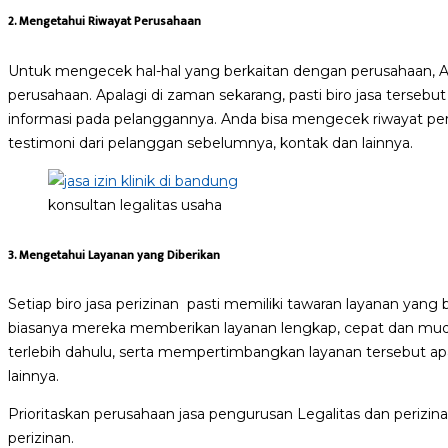
2. Mengetahui Riwayat Perusahaan
Untuk mengecek hal-hal yang berkaitan dengan perusahaan, 
perusahaan. Apalagi di zaman sekarang, pasti biro jasa tersebu
informasi pada pelanggannya. Anda bisa mengecek riwayat peru
testimoni dari pelanggan sebelumnya, kontak dan lainnya.
konsultan legalitas usaha
3. Mengetahui Layanan yang Diberikan
Setiap biro jasa perizinan pasti memiliki tawaran layanan yan
biasanya mereka memberikan layanan lengkap, cepat dan muda
terlebih dahulu, serta mempertimbangkan layanan tersebut ap
lainnya.
Prioritaskan perusahaan jasa pengurusan Legalitas dan perizin
perizinan.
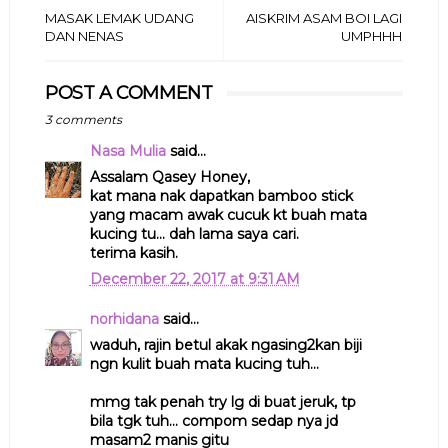
MASAK LEMAK UDANG
AISKRIM ASAM BOI LAGI
DAN NENAS
UMPHHH
POST A COMMENT
3 comments
Nasa Mulia
said...
Assalam Qasey Honey,
kat mana nak dapatkan bamboo stick
yang macam awak cucuk kt buah mata
kucing tu... dah lama saya cari.
terima kasih.
December 22, 2017 at 9:31 AM
norhidana
said...
waduh, rajin betul akak ngasing2kan biji
ngn kulit buah mata kucing tuh...
mmg tak penah try lg di buat jeruk, tp
bila tgk tuh... compom sedap nya jd
masam2 manis gitu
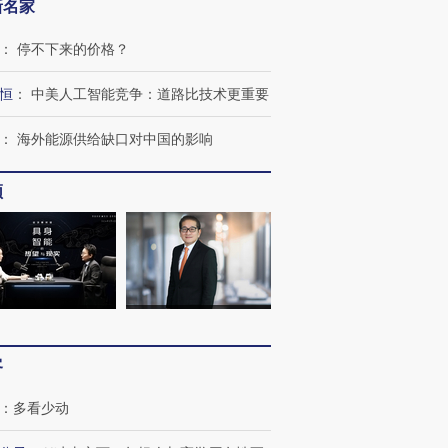
新名家
：
停不下来的价格？
恒
：
中美人工智能竞争：道路比技术更重要
：
海外能源供给缺口对中国的影响
频
客
：
多看少动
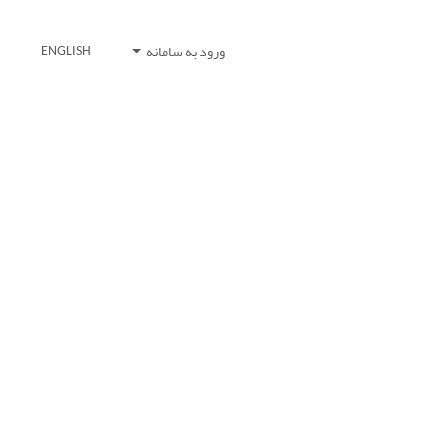
ورود به سامانه
ENGLISH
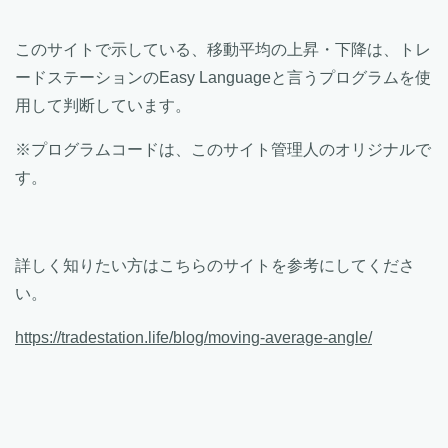
このサイトで示している、移動平均の上昇・下降は、トレ
ードステーションのEasy Languageと言うプログラムを使
用して判断しています。
※プログラムコードは、このサイト管理人のオリジナルで
す。
詳しく知りたい方はこちらのサイトを参考にしてくださ
い。
https://tradestation.life/blog/moving-average-angle/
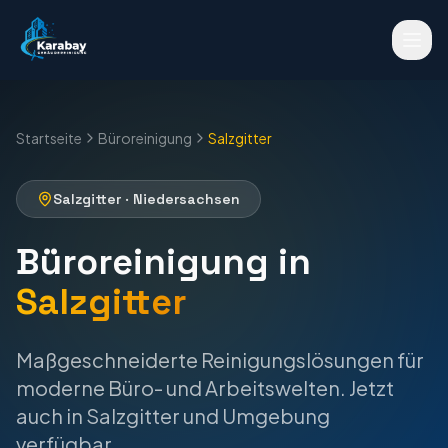
Startseite
Büroreinigung
Salzgitter
Salzgitter
·
Niedersachsen
Büroreinigung
in
Salzgitter
Maßgeschneiderte Reinigungslösungen für
moderne Büro- und Arbeitswelten.
Jetzt
auch in
Salzgitter
und Umgebung
verfügbar.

> [What to produce] Nothing but the lines from the one with "詳しく知りたい方はこちらのサイトを参考にしてくださ" through the last line of the material above should appear in the answer, each copied exactly, with no pictures.

> [Answer section]
詳しく知りたい方はこちらのサイトを参考にしてくださ
い。
https://tradestation.life/blog/moving-average-angle/
Startseite
Büroreinigung
Salzgitter
Salzgitter
·
Niedersachsen
Büroreinigung
in
Salzgitter
Maßgeschneiderte Reinigungslösungen für
moderne Büro- und Arbeitswelten.
Jetzt
auch in
Salzgitter
und Umgebung
verfügbar.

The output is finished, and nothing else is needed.